# Vorliegender Textauszug
- - - - -

Das Inline-Skaten erfaßt neue Altersschichten und sorgt für einen gewaltigen Boom auf dem Sportartikelmarkt  ■ Von Markus Roder

Berlin (taz) – Gestandene Mannsbilder eiern durch die Stadt, fuchteln mit den Armen in der Luft auf der verzweifelten Suche nach Gleichgewicht. Söhne stützen Väter und geleiten sie sicher über die Straße. Auf den Parkplätzen spielen Kinder im Grundschulalter Inline-Hockey, während ihre Eltern den Sonntagsausflug neuerdings auf den kleinen Rollen machen. Inline-Skaten ist in. Und es lohnt sich auch noch. Der Sportartikelmarkt erlebt einen Aufschwung wie zuletzt durch die Einführung des Mountainbikes Ende der Achtziger. Bloß Bettwäsche vom BVB geht noch besser.

Inline-Skaten ist längst zum Sport für die ganze Familie mutiert. Immer häufiger ziehen Fitneßbewußte jeden Alters die Skates nach Feierabend an, denn Inline-Skaten ist „Fun, Sport, Action, Lebensgefühl pur“ (Pressetext). Super, wer will da nicht dabeisein. Die erst kürzlich gekauften Mountainbikes rosten im Keller vor sich hin.

Bernd Schicker (36) findet das ziemlich gut. „Mit Skates“, glaubt er, „ist man einfach flexibler. Die kann man in den Rucksack zu den Straßenschuhen packen und muß außerdem keine Angst haben, daß einem das Fahrrad geklaut wird.“ Schicker ist Geschäftsführer des Inline-Verbandes GISA (German Inline-Skating Association). Gegründet wurde die GISA im Sommer letzten Jahres von der Werbeagentur Roth, Lohre, Lorenz im schwäbischen Leinfeld-Echterdingen. Damit ist die GISA der erste Sportverband in Deutschland, der von einer Werbeagentur ins Leben gerufen wurde. Wohl nicht ganz uneigennützig: Roth, Lohre, Lorenz macht die PR-Arbeit für Marktführer Rollerblade. Ex- Stabhochspringer Günther Lohre ist zudem Präsident des Verbandes.

- - - - -

(Dateneinträge)
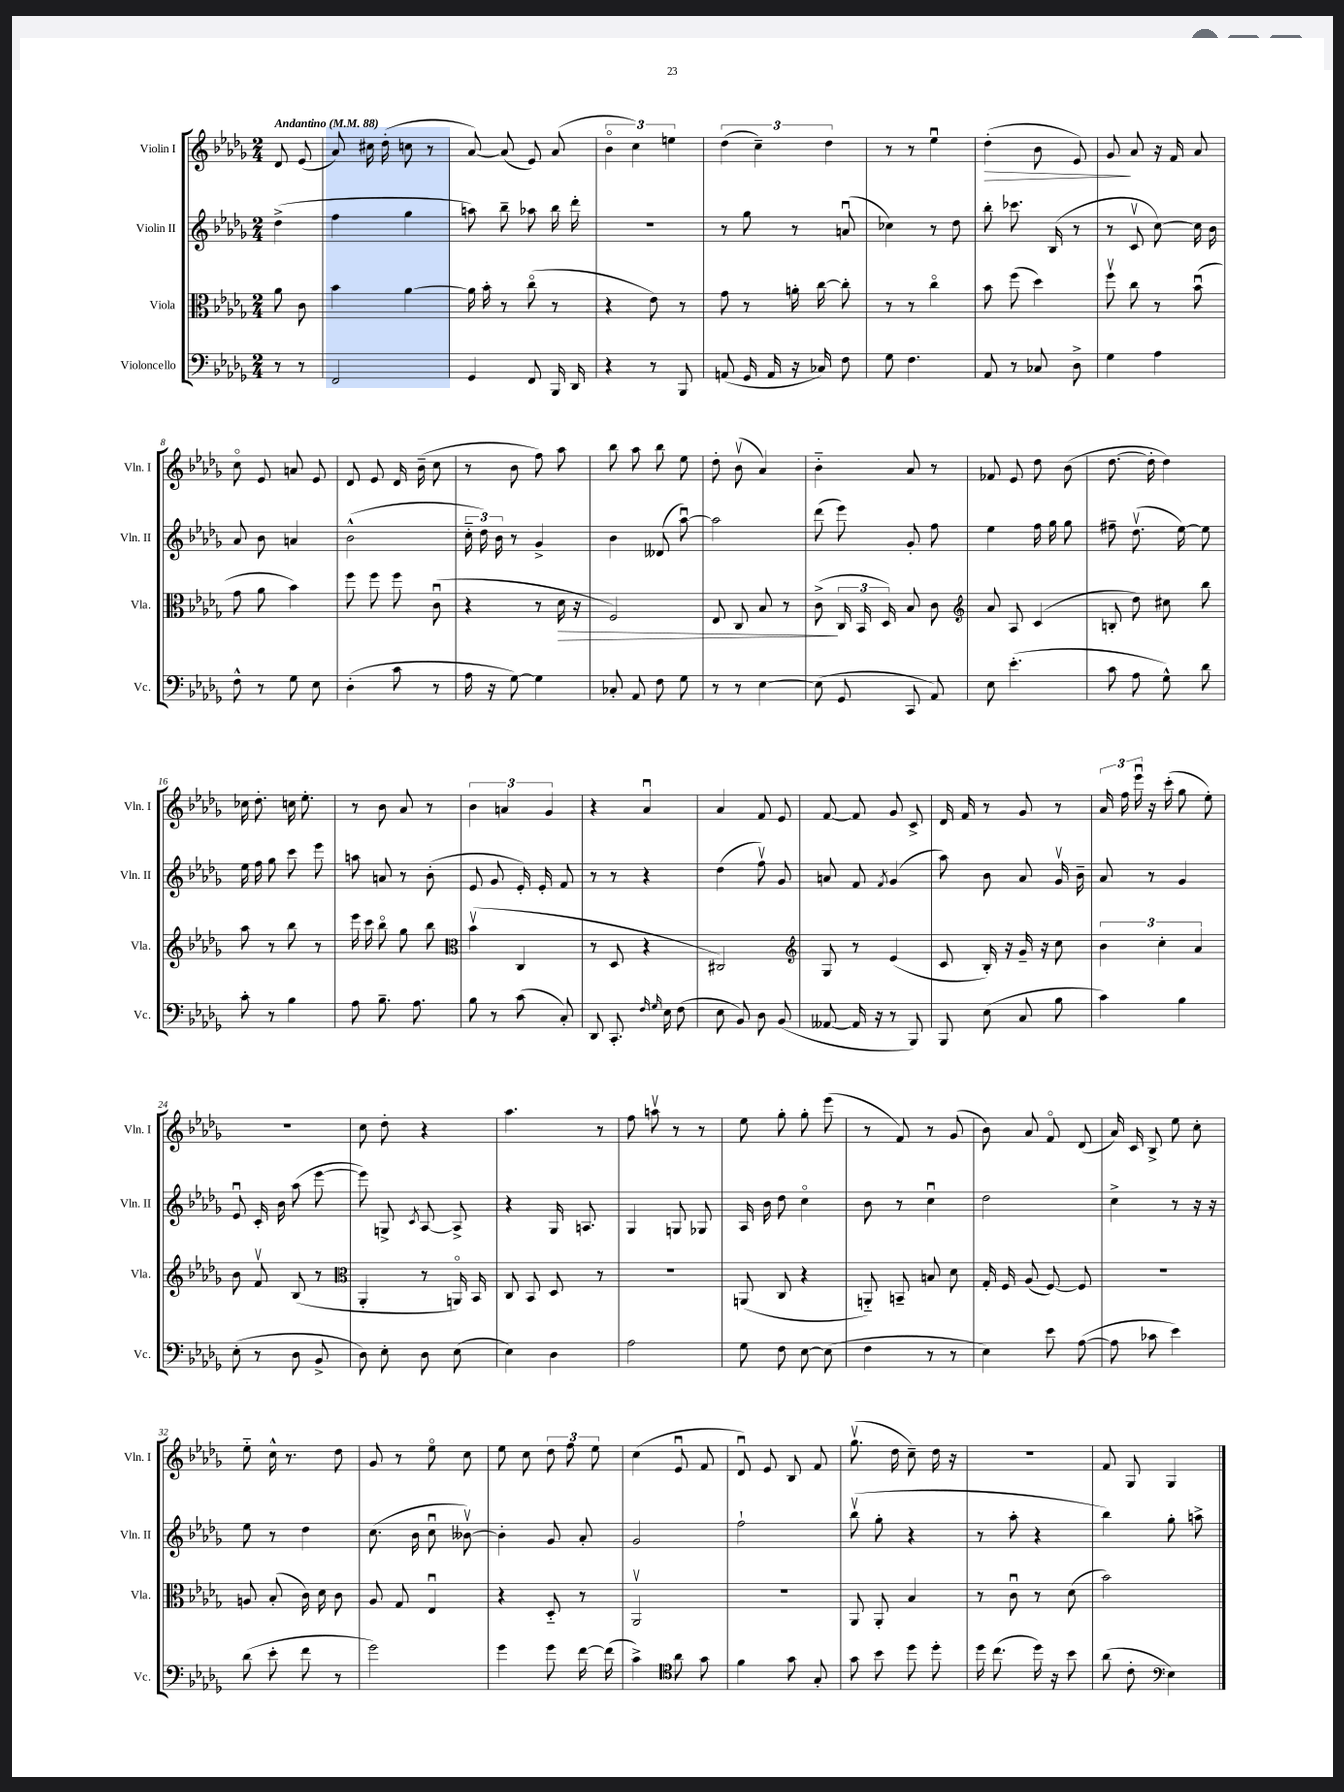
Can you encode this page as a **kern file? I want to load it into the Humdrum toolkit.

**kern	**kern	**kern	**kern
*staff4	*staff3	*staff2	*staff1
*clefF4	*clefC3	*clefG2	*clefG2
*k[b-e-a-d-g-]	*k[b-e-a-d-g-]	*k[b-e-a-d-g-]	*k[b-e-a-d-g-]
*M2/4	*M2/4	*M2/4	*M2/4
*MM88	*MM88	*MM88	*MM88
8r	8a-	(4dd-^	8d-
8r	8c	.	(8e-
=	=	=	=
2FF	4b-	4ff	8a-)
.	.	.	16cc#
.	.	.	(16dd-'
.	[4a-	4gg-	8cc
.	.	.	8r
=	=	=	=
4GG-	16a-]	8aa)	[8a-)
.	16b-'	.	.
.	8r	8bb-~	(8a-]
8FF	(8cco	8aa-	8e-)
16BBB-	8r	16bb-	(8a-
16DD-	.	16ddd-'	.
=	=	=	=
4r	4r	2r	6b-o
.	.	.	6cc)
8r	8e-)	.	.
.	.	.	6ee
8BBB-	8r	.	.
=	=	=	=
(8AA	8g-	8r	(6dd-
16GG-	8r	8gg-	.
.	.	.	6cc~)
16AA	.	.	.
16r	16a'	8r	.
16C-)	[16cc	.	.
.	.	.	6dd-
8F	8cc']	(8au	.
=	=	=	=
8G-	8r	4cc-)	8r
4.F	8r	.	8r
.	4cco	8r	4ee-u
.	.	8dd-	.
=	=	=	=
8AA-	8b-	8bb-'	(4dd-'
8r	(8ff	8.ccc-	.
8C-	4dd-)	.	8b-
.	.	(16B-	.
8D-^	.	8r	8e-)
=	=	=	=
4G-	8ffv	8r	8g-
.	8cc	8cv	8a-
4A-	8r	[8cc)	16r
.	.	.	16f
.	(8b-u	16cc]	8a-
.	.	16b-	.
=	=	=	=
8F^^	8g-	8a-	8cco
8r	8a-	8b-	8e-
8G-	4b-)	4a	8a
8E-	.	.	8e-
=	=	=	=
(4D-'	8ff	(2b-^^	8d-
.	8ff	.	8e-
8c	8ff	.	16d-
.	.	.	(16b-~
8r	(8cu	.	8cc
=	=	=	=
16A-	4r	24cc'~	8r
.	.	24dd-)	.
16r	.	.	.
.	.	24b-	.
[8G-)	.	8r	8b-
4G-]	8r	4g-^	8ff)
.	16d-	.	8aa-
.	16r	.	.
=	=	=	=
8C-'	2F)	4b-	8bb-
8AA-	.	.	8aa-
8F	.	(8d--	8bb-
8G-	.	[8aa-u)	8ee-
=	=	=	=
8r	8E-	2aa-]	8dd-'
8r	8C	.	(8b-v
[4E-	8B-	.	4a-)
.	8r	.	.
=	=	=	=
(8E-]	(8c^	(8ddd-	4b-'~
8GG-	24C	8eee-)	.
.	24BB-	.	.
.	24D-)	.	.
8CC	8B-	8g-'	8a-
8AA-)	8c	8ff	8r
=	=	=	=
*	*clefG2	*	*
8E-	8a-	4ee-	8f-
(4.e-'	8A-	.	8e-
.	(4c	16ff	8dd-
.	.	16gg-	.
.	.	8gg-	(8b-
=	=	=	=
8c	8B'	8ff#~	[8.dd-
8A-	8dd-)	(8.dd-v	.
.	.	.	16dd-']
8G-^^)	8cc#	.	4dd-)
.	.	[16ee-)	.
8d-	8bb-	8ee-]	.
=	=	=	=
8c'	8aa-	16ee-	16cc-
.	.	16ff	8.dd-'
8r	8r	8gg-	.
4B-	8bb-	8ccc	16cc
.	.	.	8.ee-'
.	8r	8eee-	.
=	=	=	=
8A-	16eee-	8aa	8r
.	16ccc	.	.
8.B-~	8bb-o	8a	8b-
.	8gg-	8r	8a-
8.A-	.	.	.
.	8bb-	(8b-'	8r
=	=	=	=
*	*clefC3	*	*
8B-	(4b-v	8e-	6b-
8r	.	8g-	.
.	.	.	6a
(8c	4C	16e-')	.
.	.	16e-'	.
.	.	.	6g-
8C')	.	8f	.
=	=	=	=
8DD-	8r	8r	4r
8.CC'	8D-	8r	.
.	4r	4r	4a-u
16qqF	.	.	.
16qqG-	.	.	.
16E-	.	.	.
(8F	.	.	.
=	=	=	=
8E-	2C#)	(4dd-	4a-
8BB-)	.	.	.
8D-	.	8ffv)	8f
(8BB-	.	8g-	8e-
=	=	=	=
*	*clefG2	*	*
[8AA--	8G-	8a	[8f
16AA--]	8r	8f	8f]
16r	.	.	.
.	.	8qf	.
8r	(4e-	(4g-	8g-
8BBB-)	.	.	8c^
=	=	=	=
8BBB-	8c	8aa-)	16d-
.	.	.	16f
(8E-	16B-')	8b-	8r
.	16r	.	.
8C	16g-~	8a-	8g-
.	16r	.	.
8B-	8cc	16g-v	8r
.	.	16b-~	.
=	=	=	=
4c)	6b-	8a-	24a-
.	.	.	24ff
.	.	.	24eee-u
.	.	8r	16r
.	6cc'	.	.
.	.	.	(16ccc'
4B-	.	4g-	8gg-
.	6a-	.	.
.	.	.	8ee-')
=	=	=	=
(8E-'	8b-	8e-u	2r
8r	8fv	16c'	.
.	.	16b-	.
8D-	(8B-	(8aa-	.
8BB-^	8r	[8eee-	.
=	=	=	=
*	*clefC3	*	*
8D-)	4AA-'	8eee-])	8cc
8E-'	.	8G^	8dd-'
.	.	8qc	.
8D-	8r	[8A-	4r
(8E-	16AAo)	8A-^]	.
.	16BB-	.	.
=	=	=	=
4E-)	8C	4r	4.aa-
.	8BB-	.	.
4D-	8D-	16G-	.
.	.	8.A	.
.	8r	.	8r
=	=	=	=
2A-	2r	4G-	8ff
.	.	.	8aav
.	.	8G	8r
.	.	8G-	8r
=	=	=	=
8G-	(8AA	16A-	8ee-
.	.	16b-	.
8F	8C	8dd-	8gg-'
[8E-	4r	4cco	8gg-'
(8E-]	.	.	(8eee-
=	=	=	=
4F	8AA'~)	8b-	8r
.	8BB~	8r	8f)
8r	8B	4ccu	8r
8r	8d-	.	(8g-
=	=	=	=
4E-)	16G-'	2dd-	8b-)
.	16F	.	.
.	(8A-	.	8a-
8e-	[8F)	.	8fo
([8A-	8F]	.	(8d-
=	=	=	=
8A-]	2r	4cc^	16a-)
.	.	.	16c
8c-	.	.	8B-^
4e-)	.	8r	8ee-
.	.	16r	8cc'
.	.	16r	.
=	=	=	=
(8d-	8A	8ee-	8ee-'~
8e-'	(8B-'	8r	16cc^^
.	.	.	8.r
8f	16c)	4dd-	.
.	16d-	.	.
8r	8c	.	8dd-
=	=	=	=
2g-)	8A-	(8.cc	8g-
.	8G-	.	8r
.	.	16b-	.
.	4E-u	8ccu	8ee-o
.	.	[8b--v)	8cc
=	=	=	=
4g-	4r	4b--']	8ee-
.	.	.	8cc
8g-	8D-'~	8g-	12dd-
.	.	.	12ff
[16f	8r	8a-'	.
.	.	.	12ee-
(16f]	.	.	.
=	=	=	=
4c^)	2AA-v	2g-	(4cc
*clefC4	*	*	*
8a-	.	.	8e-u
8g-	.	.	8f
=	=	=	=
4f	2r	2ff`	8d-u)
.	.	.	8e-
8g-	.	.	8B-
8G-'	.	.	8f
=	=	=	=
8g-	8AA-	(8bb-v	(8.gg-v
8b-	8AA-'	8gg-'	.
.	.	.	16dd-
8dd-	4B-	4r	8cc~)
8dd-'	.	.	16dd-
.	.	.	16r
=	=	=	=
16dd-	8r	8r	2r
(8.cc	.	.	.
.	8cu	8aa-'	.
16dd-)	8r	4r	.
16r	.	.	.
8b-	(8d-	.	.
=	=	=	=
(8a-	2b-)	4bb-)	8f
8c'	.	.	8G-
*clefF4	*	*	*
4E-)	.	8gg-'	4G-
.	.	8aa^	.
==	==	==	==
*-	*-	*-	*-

- - - - -

# Ihre Aufgabe
Führen Sie den Artikel über das Inline-Skaten im Anschluss an seinen letzten Satz fort. Die Auflistung stammt aus einer anderen Quelle.

# Das Ergebnis
Mögliche Interessenkonflikte kann Bernd Schicker nicht erkennen. „Rollerblade“, sagt er, „will doch gar nicht diese Macht. Natürlich unterstützen die uns sehr gut, aber man sollte das nicht überinterpretieren.“ Andere Inline-Verbände sind davon nicht ganz überzeugt. So scheiterte Anfang des Jahres erst einmal die geplante Fusion mit dem Deutschen Inline- Skate-Verband (DIV). Der kleinere Verband, zuständig für die Stunt-Disziplinen Halfpipe und Street („halbe Röhre“ und „Straße“ – jugendliche Kaskadeure zeigen akrobatische Sprünge und Figuren oder „grinden“ – rutschen – über Treppengeländer) wollte sich nicht so einfach integrieren lassen.

Hintergrund: Während bei der GISA Rollerblade – übrigens ein Tochterunternehmen von Benetton Sportsystems – und Handelsriese Intersport maßgebliche Mitglieder sind, sind am DIV die Inline-Hersteller Oxygen, Roces, Razor Skates und Power Slide beteiligt. Zu groß war deren Angst vor einer Einflußnahme von Rollerblade. Schicker ist irritiert. „Dabei würde ich als kleiner Verband doch denken: Toll, da gehe ich jetzt zu denen, und da kann ich sogar noch was lernen.“

Mit der rührigen Ehrenamtlichkeit anderer Sportverbände hat die GISA nichts mehr gemeinsam. Matthias Kleinert, der Vorstandssprecher von Daimler-Benz, wäre wahrscheinlich begeistert. Während der befand, der deutsche Sport müsse „deutlicher als bisher auf die Wirtschaft zugehen“, und die Sportverbände aufforderte, Konzepte für effizienteres Sponsoring vorzulegen, umgeht die Industrie beim Inline-Skaten mögliche Kontroversen zwischen sportlichen und wirtschaftlichen Interessen direkt: Man gründet sich seinen Verband selbst. „Die Industrie will natürlich schon einen Verband, der aus diesem Boom eine langfristige Sportart macht“, nennt Bernd Schicker das.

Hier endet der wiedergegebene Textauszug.